[Stored data]
----------------

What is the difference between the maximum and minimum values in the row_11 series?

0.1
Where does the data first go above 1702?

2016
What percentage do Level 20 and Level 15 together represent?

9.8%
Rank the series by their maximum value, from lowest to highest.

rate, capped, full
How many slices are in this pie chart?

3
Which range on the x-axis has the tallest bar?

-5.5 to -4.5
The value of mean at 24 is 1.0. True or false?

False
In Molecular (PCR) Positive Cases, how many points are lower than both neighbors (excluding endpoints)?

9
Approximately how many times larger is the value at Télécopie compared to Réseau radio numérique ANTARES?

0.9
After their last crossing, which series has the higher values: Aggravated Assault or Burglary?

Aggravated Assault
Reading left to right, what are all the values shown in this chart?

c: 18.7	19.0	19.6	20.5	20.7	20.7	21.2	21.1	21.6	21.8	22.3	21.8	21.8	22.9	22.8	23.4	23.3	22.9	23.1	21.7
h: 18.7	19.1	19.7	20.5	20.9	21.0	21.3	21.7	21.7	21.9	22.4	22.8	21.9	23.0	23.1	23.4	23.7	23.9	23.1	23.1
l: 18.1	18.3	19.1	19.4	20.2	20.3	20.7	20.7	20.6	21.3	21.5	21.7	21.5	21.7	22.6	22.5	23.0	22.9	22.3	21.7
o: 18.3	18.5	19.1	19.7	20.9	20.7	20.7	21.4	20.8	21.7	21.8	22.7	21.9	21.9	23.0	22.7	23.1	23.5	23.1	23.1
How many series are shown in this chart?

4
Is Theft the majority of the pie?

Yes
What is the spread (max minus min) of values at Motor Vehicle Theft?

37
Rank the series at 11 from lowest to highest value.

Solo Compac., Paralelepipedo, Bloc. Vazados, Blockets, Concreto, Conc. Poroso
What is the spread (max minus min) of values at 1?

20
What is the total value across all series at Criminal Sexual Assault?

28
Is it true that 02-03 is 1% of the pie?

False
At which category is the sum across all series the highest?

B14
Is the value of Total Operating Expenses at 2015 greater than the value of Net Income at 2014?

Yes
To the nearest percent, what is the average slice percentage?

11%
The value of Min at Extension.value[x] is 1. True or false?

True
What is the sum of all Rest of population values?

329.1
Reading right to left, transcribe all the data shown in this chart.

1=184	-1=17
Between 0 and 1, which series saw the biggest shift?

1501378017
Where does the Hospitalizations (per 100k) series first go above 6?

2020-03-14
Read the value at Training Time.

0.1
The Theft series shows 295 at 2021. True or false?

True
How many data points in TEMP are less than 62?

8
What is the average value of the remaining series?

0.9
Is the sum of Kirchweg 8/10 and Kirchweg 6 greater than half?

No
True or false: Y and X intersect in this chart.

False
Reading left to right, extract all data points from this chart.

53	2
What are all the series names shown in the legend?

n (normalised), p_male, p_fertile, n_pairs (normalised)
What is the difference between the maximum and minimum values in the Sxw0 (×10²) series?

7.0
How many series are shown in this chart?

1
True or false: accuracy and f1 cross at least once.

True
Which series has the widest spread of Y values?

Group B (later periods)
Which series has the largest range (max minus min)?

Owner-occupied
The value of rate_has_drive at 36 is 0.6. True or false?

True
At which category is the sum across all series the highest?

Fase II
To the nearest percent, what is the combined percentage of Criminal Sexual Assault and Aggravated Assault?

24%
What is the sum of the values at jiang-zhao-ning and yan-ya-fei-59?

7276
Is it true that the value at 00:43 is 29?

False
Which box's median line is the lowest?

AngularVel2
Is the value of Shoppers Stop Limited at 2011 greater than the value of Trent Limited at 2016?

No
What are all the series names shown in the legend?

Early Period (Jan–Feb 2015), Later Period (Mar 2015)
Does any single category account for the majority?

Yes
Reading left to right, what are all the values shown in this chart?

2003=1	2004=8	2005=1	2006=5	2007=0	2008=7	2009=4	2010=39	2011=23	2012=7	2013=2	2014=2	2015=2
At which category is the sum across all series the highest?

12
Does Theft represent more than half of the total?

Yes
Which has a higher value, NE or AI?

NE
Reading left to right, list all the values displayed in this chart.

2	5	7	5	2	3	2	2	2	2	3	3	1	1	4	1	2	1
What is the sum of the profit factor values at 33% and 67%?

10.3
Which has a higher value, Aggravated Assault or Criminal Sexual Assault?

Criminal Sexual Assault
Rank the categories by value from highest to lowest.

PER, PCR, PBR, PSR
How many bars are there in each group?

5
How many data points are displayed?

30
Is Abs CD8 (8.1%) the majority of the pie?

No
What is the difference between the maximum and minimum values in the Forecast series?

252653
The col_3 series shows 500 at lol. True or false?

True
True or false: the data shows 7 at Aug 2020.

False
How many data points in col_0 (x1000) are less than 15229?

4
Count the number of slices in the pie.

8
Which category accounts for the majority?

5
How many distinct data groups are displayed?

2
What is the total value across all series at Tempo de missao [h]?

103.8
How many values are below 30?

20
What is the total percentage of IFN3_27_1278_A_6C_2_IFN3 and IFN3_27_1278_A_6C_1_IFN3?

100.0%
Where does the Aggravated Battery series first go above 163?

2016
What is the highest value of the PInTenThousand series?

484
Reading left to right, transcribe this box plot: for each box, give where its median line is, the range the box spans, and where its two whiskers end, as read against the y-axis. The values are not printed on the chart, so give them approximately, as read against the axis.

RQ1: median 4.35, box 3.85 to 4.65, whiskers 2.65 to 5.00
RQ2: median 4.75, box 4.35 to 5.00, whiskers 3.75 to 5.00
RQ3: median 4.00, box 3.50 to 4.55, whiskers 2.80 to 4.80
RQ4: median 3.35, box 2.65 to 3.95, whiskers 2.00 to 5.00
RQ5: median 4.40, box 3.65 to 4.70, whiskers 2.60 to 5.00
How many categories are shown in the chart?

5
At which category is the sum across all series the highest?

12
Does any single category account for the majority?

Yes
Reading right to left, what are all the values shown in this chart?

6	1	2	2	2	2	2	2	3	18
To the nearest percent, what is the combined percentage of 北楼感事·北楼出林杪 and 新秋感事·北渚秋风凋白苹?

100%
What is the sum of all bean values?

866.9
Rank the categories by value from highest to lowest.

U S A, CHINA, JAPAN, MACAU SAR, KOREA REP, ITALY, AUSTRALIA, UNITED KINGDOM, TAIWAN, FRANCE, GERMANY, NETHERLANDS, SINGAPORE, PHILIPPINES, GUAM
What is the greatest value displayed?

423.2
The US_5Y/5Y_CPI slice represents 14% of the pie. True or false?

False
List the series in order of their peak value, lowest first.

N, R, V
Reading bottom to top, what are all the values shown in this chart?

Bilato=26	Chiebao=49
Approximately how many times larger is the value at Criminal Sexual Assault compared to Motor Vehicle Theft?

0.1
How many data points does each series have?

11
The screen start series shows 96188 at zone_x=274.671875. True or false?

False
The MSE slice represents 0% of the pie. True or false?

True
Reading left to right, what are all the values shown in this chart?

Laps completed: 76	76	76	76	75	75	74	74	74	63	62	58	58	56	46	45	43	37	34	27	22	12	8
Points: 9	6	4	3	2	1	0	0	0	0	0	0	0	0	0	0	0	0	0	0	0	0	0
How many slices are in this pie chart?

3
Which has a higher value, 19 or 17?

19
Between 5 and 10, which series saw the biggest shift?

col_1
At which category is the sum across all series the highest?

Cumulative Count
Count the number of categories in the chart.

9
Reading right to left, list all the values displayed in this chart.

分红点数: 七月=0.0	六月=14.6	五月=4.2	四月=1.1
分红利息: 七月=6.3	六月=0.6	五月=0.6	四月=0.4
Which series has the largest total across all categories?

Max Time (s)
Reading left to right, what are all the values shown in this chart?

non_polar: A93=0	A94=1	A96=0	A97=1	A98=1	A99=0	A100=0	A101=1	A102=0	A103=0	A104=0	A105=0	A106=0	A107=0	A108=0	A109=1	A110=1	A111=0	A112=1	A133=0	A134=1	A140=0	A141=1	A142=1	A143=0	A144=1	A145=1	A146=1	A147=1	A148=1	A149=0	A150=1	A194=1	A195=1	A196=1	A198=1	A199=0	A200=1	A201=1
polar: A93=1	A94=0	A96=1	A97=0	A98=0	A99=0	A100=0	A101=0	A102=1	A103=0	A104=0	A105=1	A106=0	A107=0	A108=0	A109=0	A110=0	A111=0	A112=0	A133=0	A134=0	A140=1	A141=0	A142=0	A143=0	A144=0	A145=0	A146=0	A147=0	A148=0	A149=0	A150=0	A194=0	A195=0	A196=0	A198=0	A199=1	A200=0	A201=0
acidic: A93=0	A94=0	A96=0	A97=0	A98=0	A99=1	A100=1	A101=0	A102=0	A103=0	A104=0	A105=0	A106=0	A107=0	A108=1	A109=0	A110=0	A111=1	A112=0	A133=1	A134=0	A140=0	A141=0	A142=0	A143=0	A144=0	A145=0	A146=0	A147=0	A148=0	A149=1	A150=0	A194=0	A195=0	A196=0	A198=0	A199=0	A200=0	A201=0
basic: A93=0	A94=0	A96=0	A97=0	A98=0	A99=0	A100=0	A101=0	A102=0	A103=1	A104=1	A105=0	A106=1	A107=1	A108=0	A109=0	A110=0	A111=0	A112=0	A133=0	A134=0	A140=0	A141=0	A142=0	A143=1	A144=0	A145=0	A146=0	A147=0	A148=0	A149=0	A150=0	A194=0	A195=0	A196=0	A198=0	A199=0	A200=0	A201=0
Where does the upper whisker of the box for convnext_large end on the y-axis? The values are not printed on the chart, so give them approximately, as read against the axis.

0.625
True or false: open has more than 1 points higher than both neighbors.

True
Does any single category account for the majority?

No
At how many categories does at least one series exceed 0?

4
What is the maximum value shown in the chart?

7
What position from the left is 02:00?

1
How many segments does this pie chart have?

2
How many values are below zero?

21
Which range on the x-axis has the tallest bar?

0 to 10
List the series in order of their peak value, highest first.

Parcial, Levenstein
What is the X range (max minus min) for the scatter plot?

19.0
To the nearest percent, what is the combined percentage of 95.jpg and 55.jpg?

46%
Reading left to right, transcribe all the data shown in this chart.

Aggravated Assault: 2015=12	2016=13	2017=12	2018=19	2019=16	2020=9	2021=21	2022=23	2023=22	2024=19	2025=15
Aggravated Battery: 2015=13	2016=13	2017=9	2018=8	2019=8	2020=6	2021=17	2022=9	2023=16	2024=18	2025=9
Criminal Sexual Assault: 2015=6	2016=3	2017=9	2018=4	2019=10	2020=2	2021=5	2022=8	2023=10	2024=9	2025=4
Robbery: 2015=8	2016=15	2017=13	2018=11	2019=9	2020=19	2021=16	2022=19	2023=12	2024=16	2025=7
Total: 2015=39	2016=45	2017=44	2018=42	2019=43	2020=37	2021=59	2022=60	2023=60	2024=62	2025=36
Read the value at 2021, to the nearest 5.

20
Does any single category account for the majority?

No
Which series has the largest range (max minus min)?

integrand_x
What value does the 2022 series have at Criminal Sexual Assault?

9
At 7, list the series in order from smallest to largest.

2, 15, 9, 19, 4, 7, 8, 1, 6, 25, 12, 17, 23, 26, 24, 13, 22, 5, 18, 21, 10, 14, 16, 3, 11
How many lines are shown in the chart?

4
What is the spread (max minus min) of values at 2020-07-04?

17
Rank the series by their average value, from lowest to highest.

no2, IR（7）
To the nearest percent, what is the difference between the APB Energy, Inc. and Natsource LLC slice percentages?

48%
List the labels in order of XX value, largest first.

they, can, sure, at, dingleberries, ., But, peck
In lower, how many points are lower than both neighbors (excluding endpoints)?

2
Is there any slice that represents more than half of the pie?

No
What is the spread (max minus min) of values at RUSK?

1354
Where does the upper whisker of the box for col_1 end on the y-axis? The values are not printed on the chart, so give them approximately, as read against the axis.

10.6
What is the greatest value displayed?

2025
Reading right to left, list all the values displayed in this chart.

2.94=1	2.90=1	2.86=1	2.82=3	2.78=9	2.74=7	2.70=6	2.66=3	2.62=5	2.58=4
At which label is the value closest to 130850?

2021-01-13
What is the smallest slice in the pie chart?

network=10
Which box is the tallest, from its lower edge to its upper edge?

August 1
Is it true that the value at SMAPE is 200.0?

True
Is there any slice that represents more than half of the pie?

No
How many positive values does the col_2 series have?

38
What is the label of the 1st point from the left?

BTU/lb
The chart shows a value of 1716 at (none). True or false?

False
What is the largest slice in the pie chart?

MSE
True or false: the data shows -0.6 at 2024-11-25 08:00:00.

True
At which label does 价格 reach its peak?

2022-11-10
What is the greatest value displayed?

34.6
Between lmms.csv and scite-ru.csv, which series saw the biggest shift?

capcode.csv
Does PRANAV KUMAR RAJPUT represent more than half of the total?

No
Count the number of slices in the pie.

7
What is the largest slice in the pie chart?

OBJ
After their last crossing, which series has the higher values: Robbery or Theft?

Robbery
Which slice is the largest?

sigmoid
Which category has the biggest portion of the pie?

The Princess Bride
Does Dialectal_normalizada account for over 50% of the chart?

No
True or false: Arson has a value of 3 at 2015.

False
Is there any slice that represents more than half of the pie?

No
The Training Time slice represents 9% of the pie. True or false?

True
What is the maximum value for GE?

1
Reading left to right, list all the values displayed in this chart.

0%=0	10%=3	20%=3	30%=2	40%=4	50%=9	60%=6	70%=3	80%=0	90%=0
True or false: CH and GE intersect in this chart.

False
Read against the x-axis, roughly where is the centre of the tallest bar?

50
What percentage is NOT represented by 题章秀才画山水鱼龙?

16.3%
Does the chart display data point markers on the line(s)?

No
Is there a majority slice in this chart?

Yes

----------------

▶ _Task directions_
Please repeat the data above word for word, starting at its first line and stopping after the line that contains "Assault or Burglary?".

▶ _Result for this exercise_
What is the difference between the maximum and minimum values in the row_11 series?

0.1
Where does the data first go above 1702?

2016
What percentage do Level 20 and Level 15 together represent?

9.8%
Rank the series by their maximum value, from lowest to highest.

rate, capped, full
How many slices are in this pie chart?

3
Which range on the x-axis has the tallest bar?

-5.5 to -4.5
The value of mean at 24 is 1.0. True or false?

False
In Molecular (PCR) Positive Cases, how many points are lower than both neighbors (excluding endpoints)?

9
Approximately how many times larger is the value at Télécopie compared to Réseau radio numérique ANTARES?

0.9
After their last crossing, which series has the higher values: Aggravated Assault or Burglary?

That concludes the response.